[YOUR OBJECTIVE]: Word for word, please restate the lines from the beginning of the data through the line in which "an immunohistochemistry image" appears.

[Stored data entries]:
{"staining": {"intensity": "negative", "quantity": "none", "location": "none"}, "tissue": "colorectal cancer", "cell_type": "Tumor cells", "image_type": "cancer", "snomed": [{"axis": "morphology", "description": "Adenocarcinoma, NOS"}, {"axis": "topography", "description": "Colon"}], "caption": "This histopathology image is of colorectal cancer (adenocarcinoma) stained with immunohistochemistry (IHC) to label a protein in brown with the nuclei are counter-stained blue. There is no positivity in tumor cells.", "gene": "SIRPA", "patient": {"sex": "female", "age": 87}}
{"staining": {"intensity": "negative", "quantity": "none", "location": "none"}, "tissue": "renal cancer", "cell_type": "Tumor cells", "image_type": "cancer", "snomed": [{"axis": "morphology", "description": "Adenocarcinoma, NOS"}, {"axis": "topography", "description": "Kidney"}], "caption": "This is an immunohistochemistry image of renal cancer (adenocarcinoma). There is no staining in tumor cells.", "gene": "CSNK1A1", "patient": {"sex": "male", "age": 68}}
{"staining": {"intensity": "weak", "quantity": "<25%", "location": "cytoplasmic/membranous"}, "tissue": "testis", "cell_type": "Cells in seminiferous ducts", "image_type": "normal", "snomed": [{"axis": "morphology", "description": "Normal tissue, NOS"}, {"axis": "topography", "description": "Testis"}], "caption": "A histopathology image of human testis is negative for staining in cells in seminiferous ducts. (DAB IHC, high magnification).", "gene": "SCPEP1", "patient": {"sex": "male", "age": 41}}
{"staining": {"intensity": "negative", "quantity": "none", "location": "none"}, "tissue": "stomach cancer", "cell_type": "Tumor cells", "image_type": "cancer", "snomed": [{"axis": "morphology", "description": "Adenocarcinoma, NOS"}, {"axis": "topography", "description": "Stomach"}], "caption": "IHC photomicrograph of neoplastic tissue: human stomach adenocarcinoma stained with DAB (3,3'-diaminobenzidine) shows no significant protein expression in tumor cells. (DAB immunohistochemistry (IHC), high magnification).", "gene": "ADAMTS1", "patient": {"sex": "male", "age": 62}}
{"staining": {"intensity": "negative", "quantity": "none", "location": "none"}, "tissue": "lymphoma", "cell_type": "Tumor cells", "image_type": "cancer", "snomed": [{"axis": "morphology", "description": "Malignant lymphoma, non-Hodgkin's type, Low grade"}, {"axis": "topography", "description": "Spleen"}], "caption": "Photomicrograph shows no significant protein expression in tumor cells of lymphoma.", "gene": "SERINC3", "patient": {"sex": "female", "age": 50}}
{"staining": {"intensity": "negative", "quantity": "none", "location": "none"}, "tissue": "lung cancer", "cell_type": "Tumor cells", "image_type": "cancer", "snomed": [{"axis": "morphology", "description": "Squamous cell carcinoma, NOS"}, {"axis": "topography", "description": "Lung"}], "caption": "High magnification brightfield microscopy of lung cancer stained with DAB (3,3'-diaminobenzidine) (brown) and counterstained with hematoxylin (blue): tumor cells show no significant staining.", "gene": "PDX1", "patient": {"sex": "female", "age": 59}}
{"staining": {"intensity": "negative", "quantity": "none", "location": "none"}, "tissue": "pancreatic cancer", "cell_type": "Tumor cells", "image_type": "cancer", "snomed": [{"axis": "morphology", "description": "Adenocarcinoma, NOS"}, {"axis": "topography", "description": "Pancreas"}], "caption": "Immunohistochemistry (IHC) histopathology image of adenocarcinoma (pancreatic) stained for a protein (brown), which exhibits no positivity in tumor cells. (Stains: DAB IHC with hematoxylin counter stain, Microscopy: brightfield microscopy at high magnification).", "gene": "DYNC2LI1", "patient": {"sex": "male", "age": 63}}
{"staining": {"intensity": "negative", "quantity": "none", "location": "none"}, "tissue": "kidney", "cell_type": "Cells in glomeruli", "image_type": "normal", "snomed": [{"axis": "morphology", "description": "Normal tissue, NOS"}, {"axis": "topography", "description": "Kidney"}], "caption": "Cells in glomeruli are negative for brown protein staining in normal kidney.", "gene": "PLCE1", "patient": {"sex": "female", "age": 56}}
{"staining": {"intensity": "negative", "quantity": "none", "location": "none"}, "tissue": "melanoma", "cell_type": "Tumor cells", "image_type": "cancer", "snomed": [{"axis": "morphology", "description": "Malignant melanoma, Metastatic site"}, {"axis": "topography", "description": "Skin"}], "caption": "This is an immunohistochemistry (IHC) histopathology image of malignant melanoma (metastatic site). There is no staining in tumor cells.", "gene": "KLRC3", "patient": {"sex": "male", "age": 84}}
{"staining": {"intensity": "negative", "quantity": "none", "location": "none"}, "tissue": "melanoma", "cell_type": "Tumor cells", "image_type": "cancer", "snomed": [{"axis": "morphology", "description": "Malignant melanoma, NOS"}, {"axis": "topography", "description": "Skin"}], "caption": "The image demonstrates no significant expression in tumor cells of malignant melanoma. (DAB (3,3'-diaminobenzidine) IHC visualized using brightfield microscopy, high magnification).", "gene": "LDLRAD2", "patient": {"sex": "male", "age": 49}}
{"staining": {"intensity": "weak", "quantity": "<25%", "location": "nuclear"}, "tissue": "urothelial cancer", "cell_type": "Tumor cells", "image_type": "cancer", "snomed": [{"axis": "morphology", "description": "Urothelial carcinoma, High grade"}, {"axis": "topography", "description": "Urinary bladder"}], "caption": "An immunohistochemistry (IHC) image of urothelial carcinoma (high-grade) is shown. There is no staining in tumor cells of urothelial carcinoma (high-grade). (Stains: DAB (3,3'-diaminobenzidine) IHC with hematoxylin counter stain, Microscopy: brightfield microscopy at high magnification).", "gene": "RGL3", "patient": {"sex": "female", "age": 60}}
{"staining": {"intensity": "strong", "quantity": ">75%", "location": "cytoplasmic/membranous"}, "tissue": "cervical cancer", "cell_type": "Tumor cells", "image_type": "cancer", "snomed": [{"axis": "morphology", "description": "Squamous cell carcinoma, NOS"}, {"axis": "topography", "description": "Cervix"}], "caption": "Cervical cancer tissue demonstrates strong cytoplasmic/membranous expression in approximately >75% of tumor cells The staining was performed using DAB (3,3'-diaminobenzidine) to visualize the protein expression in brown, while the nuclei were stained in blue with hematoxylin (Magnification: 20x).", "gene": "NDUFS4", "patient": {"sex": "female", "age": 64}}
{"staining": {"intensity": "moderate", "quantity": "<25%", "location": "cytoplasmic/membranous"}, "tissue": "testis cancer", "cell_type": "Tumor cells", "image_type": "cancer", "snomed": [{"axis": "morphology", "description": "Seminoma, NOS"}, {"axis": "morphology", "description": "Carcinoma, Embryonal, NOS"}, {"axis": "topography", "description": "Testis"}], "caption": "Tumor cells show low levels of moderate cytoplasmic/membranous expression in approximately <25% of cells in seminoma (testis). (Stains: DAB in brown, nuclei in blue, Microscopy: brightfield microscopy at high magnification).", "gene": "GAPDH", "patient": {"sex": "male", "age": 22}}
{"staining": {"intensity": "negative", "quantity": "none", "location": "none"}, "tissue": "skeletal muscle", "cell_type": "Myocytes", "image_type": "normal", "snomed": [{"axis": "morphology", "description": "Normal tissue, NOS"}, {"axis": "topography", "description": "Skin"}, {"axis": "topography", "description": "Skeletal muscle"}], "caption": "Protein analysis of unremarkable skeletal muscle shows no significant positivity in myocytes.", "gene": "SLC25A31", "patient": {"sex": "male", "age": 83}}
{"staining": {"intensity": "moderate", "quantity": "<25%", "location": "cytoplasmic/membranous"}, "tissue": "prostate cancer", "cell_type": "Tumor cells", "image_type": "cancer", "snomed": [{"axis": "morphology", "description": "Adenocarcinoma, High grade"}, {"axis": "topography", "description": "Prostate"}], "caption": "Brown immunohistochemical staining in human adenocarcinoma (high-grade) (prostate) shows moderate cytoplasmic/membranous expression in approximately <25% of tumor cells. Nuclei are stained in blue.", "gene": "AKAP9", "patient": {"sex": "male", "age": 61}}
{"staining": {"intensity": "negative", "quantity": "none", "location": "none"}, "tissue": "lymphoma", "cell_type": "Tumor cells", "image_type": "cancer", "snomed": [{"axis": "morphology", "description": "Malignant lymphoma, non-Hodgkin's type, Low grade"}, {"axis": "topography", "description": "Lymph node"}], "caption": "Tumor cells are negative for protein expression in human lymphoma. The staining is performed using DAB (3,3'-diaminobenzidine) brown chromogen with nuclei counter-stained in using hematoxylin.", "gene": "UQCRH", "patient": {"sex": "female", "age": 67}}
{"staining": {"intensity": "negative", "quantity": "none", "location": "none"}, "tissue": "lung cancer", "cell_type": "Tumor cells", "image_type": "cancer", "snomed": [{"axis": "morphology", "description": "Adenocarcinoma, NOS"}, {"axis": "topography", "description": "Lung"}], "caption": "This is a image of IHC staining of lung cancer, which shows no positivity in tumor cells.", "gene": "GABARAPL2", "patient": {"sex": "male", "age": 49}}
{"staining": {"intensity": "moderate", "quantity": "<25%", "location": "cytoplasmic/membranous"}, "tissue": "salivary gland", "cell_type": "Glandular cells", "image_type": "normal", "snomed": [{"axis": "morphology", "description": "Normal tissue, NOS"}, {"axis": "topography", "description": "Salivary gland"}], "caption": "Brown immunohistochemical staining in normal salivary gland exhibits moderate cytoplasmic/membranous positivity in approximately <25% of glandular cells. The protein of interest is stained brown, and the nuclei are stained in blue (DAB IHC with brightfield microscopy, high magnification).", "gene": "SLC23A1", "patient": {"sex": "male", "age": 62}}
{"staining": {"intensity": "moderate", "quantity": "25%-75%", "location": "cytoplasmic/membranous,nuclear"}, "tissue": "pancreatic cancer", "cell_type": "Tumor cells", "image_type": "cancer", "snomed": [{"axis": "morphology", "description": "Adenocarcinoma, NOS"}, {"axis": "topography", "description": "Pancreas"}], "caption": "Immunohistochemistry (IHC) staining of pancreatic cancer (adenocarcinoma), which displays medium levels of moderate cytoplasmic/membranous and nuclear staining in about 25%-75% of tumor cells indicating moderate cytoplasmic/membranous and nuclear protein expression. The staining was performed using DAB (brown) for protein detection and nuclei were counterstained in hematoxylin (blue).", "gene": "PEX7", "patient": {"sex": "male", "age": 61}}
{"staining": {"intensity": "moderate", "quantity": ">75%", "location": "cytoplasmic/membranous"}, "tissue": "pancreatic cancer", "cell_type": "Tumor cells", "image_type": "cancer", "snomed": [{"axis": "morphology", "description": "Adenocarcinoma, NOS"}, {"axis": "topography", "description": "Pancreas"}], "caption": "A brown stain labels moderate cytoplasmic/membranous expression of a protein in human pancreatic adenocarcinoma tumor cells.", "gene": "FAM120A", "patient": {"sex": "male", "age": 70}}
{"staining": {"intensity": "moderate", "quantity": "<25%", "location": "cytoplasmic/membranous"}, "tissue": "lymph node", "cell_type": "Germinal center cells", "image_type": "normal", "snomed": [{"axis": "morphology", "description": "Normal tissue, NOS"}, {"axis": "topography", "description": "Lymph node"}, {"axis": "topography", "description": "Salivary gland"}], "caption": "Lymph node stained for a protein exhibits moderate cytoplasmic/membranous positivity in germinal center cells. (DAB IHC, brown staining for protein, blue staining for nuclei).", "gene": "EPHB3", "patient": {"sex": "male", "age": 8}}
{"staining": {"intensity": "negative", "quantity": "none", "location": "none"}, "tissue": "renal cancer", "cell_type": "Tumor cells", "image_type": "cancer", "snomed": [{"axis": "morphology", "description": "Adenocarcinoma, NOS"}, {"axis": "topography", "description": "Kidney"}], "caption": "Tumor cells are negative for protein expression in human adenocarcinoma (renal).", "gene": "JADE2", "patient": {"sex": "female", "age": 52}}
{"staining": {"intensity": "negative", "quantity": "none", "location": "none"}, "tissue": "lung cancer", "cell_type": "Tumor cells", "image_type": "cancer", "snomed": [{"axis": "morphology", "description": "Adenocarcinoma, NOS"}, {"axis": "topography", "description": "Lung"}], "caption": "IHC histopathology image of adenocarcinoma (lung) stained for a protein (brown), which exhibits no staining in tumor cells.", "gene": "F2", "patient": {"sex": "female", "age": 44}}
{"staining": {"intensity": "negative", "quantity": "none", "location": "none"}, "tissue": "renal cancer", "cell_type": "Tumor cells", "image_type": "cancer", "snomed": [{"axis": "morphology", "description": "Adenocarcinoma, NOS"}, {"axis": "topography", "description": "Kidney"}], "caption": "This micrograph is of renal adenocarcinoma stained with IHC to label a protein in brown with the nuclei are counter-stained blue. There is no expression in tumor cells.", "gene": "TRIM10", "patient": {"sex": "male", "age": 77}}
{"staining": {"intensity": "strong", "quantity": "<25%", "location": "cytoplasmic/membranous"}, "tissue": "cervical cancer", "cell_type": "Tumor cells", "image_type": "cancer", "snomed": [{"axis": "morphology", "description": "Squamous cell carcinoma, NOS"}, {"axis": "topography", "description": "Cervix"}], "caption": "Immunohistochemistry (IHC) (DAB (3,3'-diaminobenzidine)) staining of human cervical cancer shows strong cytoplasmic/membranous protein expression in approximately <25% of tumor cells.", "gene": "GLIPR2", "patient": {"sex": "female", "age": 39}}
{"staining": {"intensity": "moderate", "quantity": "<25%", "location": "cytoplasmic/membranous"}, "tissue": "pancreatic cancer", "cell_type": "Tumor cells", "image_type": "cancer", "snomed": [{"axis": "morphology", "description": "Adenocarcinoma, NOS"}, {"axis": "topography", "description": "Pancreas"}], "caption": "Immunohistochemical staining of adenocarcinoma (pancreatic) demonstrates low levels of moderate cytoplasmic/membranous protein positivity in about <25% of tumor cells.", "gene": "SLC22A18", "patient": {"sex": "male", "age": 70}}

[OUTPUT OF THE EXERCISE]:
{"staining": {"intensity": "negative", "quantity": "none", "location": "none"}, "tissue": "colorectal cancer", "cell_type": "Tumor cells", "image_type": "cancer", "snomed": [{"axis": "morphology", "description": "Adenocarcinoma, NOS"}, {"axis": "topography", "description": "Colon"}], "caption": "This histopathology image is of colorectal cancer (adenocarcinoma) stained with immunohistochemistry (IHC) to label a protein in brown with the nuclei are counter-stained blue. There is no positivity in tumor cells.", "gene": "SIRPA", "patient": {"sex": "female", "age": 87}}
{"staining": {"intensity": "negative", "quantity": "none", "location": "none"}, "tissue": "renal cancer", "cell_type": "Tumor cells", "image_type": "cancer", "snomed": [{"axis": "morphology", "description": "Adenocarcinoma, NOS"}, {"axis": "topography", "description": "Kidney"}], "caption": "This is an immunohistochemistry image of renal cancer (adenocarcinoma). There is no staining in tumor cells.", "gene": "CSNK1A1", "patient": {"sex": "male", "age": 68}}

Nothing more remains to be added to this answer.